Friday, May 21, 2010

Parent-less Families

Joy just had her 18th birthday party. It was a lavish celebration by the standards of her peers, where she hosted a guest list of over 200 persons. She even had a gown designed and made by a distant relative. Conspicuously absent though were her parents, the very people who financed her grand debut. Standing in for them were her grandparents, the people who had raised her from the time she was six years old. Her parents have been working abroad, and she and her younger brother were left to the care of these older folks. She did not seem to mind her parents’ absence. After all, she knows that she can only afford this bit of luxury because they are working overseas.


How many Filipinos share this same story with Joy? There are reportedly around 2 million Overseas Filipino Workers (OFW’s), according to the latest census data of 2008. Many among these people have left behind their children. When they do, many families effectively become single-parent families. In cases when both parents work abroad, the families are virtually parent-less.

Most of the time, of course, there are extended family members who stand in as primary caregivers. My concerns stem from the multiple roles that these family members play in raising these children. Perhaps, for these children, their extended family members play the role of their parents. They do not know anything else, as they grew up only knowing their specific arrangement. They have never really fully experienced in their growing up years how it is like to have their parents to go home to after school, and still have the supporting role of other extended family members. This is what they are missing.

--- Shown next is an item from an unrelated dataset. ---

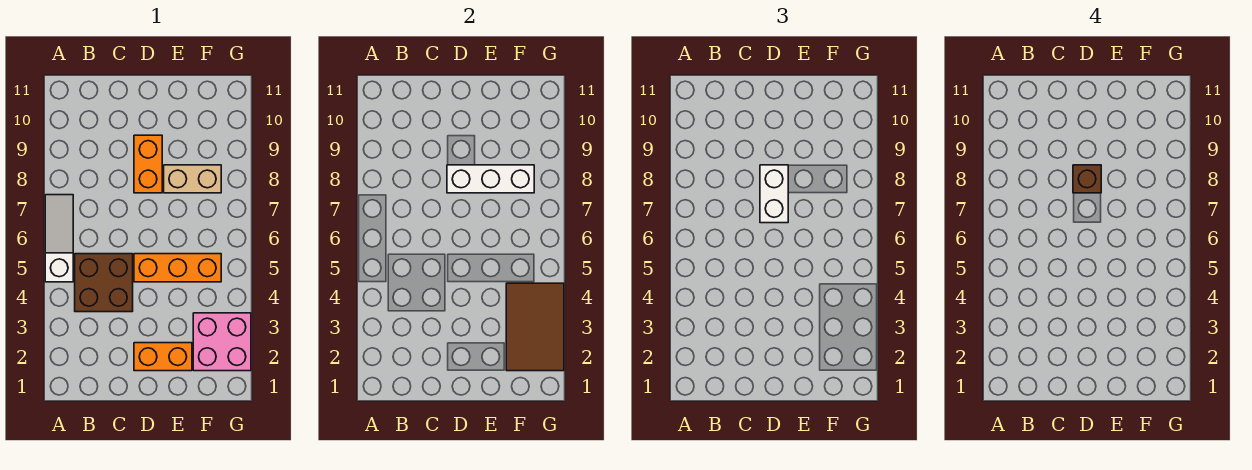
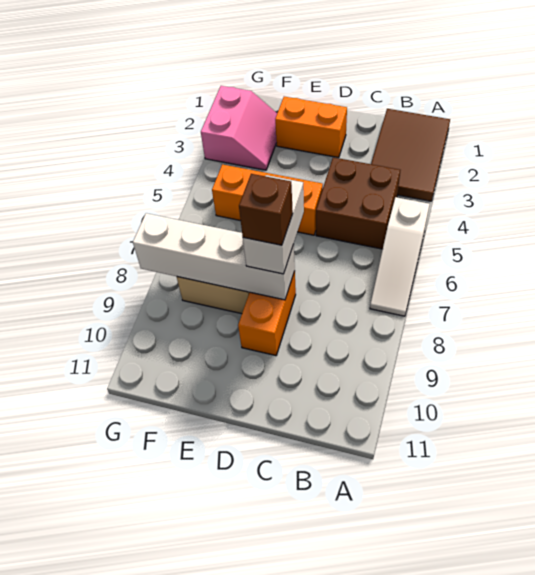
white 1x3 brick [447,165,534,193] -> white 1x4 brick [133,213,295,300]
pink 2x2 brick [193,313,251,371] -> pink 2x2 slope [201,86,277,170]
brown 2x3 tile [506,283,564,371] -> brown 2x3 tile moved to [371,109,450,201]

Can a grandparent play the role of the parent to their grandchildren? Similarly, can aunts and uncles really care for their nephews and nieces in the same way they would treat their own children? What are these ever-increasing children who are growing up in virtually parent-less homes really missing?

When we think of the repercussions of having many of our countrymen work overseas, we cannot deny the effects that this has on the basic unit of our society, the family. These children often have access to the financial resources of their parents. After all, it is for their betterment that their parents left in the first place. They are able to go to better schools and access generally better services. The opportunities open to them probably exceed the ones that their parents had in their own youth. The economic benefits are obvious. And yet, how are they growing up?

One possible effect might be that these children start to think of their parents as mere material providers and nothing more. They might call and talk to their parents when they need some cash or when they want to buy something they want. Otherwise, they are emotionally detached from these people who are not present in both the important occasions and the mundane day-to-day goings on of their lives.

Having said this, I must highlight the importance of having emotional connections with children despite one’s absence. Parents need to take extra effort in reaching out to their children even from a distance. Fortunately with the internet, getting in touch does not have to be expensive and inconvenient. Needless to say, it is important to get involved in each other’s day-to-day lives in order to maintain an emotional connection.

If Joy had such an emotional connection with her parents, she would have enjoyed her party except for one major detail—her parents were not there to share it with her.